------ Dataset excerpt ------

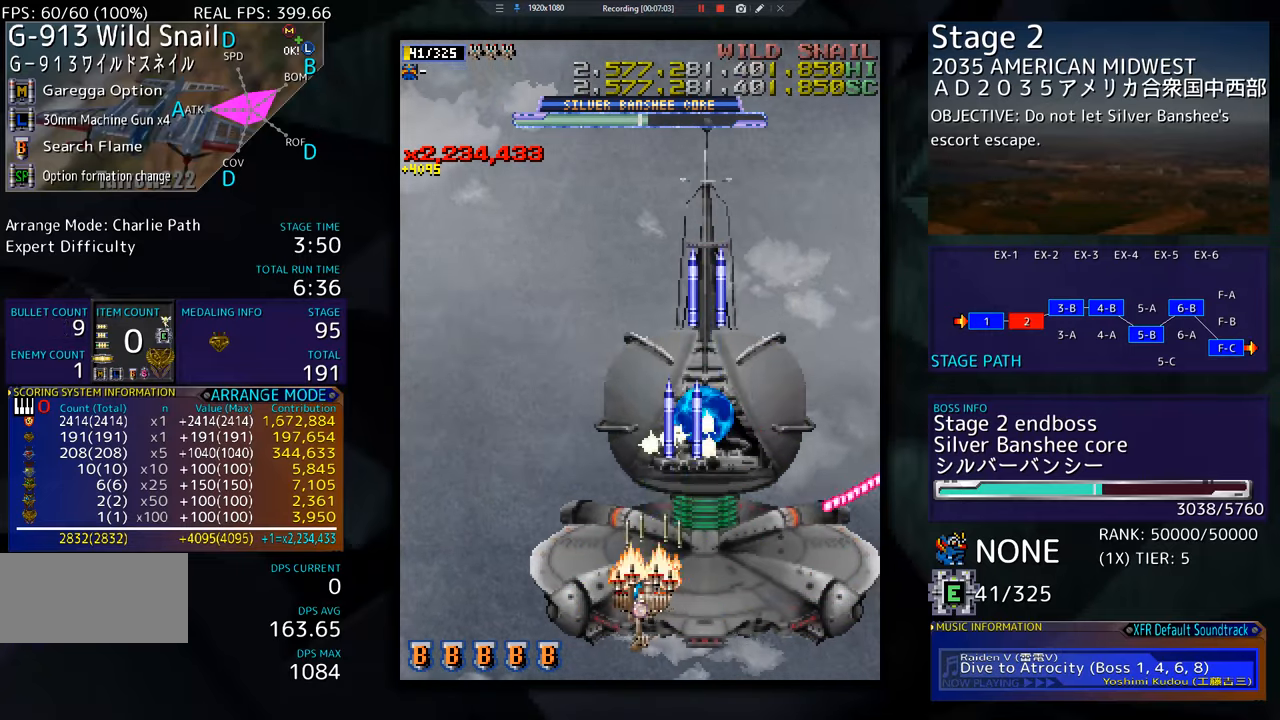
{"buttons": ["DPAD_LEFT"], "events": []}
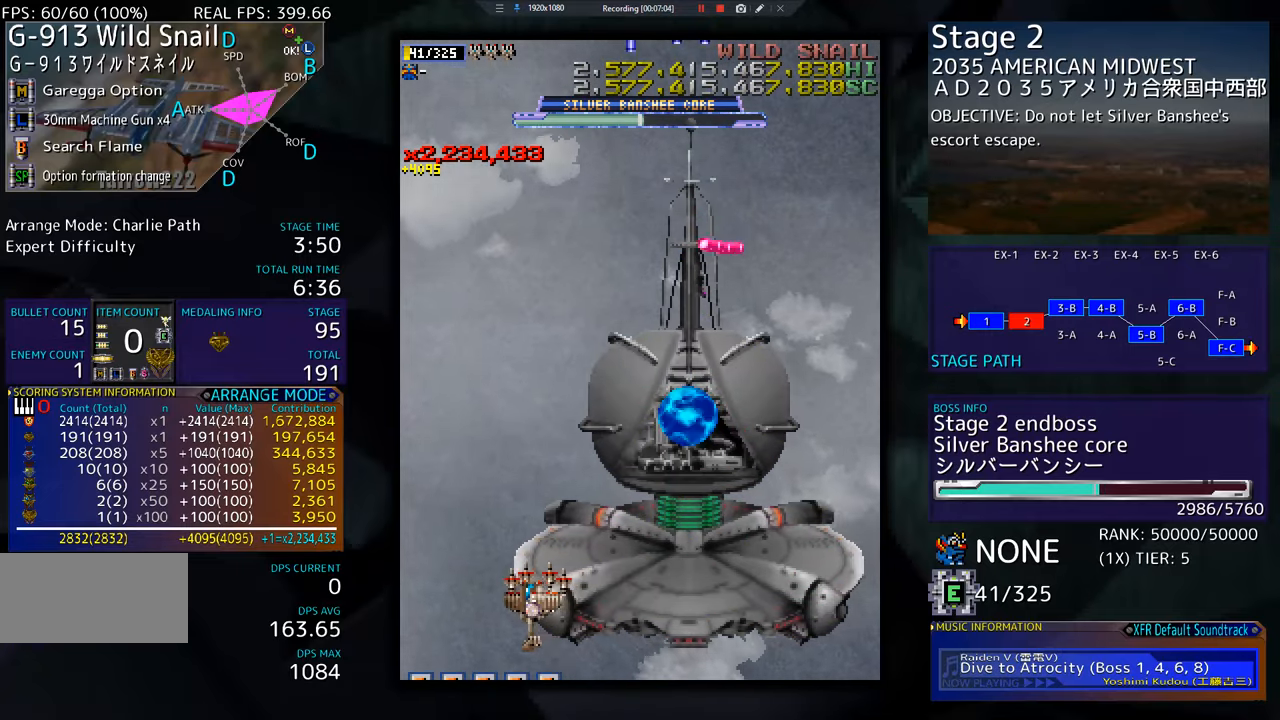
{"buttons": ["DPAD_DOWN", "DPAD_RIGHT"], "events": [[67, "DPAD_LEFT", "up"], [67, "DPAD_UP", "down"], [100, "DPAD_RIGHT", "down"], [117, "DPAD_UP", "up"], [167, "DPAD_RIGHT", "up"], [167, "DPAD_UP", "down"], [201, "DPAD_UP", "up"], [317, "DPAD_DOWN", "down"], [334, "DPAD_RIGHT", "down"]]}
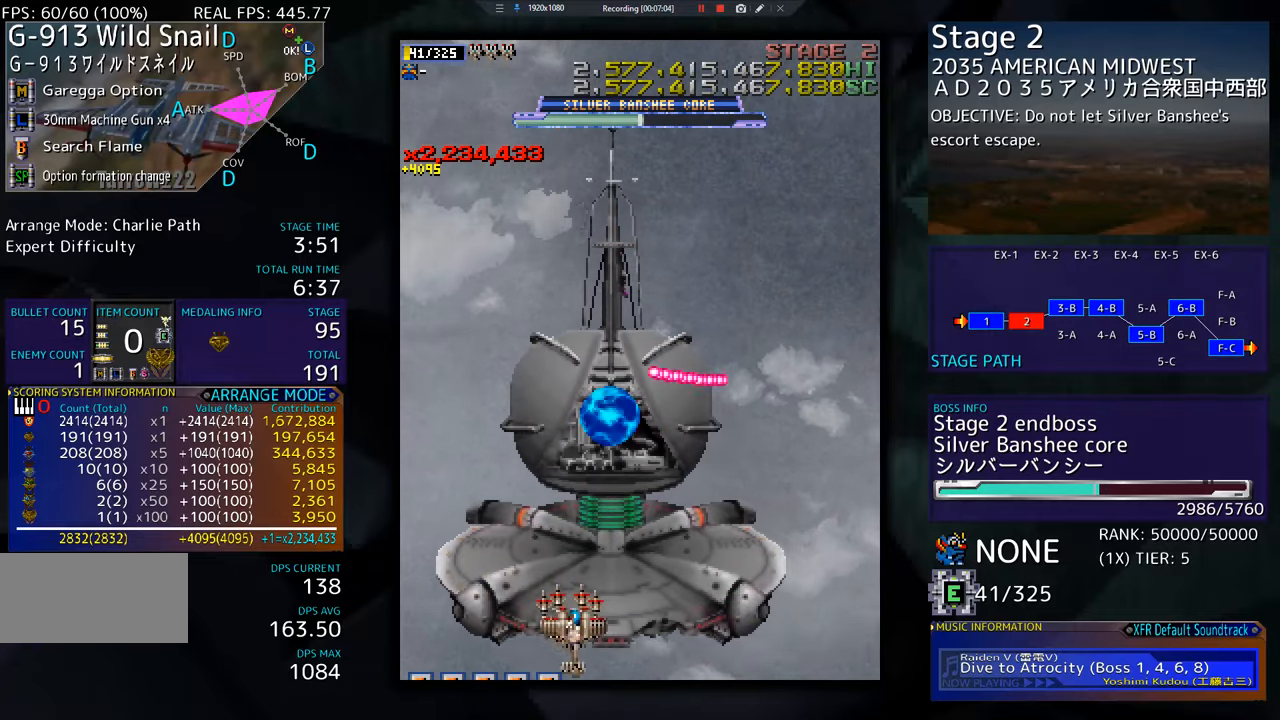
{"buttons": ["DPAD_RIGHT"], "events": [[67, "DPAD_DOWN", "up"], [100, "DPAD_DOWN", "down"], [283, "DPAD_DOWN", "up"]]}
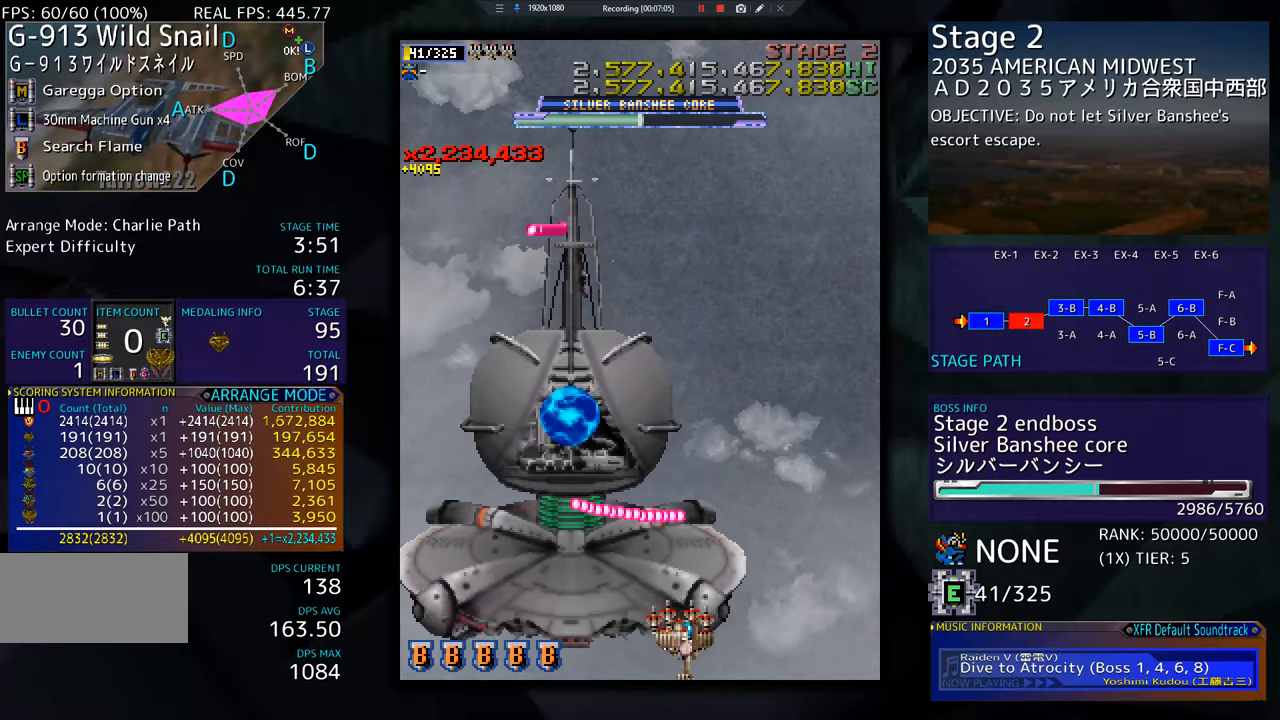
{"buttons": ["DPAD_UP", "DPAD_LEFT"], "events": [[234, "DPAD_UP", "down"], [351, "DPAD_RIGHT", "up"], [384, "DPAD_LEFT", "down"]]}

------

The problem: A verbatim transcript of the material above, with images dropped, is the expected output.

Solution to this exercise:
{"buttons": ["DPAD_LEFT"], "events": []}
{"buttons": ["DPAD_DOWN", "DPAD_RIGHT"], "events": [[67, "DPAD_LEFT", "up"], [67, "DPAD_UP", "down"], [100, "DPAD_RIGHT", "down"], [117, "DPAD_UP", "up"], [167, "DPAD_RIGHT", "up"], [167, "DPAD_UP", "down"], [201, "DPAD_UP", "up"], [317, "DPAD_DOWN", "down"], [334, "DPAD_RIGHT", "down"]]}
{"buttons": ["DPAD_RIGHT"], "events": [[67, "DPAD_DOWN", "up"], [100, "DPAD_DOWN", "down"], [283, "DPAD_DOWN", "up"]]}
{"buttons": ["DPAD_UP", "DPAD_LEFT"], "events": [[234, "DPAD_UP", "down"], [351, "DPAD_RIGHT", "up"], [384, "DPAD_LEFT", "down"]]}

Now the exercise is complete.